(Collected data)

◇ ◇ ◇ ◇ ◇ ◇ ◇

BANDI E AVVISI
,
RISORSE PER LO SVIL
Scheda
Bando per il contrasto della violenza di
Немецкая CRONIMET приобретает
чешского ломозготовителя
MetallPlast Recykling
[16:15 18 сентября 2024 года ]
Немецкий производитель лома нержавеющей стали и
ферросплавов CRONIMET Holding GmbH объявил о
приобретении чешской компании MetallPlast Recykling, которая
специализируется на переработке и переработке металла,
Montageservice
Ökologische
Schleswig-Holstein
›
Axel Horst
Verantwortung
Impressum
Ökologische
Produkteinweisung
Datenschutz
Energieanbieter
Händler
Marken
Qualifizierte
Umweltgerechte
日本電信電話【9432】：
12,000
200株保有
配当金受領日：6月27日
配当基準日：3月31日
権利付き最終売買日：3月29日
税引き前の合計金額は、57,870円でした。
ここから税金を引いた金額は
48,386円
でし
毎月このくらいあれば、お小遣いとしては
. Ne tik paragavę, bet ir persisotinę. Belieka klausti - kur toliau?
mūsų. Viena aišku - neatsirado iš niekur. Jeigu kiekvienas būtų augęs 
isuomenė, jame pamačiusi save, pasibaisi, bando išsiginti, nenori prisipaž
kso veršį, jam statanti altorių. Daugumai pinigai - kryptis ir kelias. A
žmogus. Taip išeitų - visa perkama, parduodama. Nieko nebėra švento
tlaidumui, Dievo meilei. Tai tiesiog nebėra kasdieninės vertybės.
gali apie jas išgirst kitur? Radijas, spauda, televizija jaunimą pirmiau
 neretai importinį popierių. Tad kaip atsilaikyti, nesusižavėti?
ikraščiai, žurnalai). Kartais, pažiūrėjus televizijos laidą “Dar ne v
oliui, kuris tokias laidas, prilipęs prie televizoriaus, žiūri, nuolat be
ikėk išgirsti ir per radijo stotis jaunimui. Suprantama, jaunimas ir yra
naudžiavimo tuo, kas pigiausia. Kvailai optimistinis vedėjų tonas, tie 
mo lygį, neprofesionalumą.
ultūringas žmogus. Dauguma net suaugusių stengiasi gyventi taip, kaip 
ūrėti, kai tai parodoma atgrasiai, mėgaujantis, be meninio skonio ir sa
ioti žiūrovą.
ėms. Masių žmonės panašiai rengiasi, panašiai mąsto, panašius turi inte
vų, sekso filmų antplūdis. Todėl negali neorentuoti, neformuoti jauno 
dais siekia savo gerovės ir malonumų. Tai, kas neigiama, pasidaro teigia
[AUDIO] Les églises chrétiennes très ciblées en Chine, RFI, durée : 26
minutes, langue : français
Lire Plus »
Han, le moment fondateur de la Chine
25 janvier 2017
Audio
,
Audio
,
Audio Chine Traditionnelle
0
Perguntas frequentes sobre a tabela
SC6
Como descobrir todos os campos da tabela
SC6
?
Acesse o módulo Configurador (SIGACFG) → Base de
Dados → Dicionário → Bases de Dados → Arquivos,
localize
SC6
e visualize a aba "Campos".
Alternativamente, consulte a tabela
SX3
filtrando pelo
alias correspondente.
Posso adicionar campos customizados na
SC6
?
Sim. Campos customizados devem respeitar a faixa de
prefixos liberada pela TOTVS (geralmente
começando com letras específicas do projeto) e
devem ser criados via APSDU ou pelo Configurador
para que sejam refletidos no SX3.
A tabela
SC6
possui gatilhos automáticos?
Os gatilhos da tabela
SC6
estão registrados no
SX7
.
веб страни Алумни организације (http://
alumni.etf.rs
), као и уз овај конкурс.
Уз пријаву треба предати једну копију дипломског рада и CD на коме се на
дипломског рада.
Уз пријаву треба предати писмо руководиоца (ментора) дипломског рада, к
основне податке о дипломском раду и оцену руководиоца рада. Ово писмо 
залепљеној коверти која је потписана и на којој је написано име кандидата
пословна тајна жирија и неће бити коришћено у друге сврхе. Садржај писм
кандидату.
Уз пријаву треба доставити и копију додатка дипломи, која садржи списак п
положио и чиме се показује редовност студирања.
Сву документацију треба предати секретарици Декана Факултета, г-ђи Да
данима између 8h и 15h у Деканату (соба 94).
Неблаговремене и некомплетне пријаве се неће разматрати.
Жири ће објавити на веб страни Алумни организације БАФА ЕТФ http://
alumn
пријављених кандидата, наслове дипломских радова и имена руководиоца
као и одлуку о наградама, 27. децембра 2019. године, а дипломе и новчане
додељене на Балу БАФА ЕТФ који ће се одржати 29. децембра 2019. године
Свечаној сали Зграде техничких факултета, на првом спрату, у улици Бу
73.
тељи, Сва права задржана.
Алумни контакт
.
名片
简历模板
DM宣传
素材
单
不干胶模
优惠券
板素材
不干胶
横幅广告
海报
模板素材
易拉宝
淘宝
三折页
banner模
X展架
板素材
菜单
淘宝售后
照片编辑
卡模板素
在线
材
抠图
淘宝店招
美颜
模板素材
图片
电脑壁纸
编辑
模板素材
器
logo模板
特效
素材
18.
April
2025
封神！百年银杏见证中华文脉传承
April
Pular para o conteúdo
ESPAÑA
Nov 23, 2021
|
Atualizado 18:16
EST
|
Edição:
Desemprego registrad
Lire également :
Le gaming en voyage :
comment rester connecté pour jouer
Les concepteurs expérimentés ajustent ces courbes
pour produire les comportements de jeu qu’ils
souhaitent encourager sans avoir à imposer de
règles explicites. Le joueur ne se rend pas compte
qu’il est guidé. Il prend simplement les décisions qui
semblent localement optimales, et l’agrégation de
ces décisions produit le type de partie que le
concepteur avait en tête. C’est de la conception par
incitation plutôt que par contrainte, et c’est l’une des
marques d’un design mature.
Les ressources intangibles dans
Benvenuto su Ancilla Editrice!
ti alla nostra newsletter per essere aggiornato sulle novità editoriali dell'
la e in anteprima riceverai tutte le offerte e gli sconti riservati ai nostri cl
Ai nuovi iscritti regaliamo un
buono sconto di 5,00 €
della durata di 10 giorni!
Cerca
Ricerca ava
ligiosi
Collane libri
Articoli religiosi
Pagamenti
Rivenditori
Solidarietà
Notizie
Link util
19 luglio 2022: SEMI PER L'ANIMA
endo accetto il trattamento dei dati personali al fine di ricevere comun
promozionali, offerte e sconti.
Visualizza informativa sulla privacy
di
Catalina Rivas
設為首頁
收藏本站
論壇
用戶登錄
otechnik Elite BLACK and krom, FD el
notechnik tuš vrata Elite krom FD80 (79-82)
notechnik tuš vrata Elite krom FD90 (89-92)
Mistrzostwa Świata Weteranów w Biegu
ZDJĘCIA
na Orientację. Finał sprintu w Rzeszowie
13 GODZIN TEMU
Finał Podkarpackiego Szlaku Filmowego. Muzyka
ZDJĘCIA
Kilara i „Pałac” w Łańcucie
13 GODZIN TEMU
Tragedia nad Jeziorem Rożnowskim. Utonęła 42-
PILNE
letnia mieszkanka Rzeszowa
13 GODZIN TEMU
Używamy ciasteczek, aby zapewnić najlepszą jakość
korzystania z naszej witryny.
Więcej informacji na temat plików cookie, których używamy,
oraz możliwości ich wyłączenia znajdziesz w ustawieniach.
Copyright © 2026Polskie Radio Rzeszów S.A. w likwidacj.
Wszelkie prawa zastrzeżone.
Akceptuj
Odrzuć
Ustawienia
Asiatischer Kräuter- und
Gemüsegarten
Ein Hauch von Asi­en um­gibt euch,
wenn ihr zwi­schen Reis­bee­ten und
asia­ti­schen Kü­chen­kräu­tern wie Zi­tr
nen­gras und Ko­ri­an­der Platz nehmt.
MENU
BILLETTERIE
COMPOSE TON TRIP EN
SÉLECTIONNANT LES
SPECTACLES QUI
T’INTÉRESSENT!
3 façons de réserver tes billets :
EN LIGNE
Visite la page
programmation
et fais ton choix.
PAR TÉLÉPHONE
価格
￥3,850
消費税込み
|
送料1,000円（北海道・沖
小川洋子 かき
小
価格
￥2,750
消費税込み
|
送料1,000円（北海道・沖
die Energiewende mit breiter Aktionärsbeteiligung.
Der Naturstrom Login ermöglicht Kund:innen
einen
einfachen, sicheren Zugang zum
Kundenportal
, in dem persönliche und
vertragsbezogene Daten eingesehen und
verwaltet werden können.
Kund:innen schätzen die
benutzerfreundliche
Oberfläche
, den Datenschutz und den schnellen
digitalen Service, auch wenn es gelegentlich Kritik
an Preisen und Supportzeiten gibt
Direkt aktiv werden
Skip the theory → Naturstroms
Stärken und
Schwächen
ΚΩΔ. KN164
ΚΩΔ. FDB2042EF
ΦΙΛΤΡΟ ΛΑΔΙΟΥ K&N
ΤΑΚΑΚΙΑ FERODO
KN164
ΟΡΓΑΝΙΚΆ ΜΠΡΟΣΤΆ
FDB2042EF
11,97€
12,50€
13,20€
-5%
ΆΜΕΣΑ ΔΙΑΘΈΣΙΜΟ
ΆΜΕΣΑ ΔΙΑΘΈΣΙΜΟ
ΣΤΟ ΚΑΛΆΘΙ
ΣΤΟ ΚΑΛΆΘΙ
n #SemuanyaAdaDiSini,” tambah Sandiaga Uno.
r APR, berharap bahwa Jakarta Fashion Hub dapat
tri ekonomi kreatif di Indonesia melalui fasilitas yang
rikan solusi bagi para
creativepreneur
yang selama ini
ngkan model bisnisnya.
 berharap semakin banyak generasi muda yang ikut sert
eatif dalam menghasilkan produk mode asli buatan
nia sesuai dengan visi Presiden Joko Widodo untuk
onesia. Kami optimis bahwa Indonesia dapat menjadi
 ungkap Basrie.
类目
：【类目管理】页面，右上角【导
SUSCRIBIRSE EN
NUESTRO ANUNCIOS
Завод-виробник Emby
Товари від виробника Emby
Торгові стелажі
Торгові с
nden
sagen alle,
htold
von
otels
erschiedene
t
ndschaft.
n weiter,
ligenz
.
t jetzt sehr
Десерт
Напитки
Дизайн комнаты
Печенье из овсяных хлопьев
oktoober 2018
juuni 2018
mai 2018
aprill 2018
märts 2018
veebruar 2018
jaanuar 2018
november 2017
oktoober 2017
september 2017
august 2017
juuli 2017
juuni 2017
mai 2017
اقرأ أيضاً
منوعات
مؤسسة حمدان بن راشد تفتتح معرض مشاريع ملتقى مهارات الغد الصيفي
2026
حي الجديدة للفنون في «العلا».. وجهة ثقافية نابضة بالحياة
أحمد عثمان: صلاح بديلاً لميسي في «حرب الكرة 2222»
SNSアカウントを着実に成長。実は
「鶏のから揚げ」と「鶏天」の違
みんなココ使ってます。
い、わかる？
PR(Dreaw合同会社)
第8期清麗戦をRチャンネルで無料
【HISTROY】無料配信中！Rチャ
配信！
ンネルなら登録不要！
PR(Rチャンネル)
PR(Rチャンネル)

◇ ◇ ◇ ◇ ◇ ◇ ◇

# Your goal
Could you state how many lines of the records contain "копију"? Give the number and nothing else.

# Answer space
2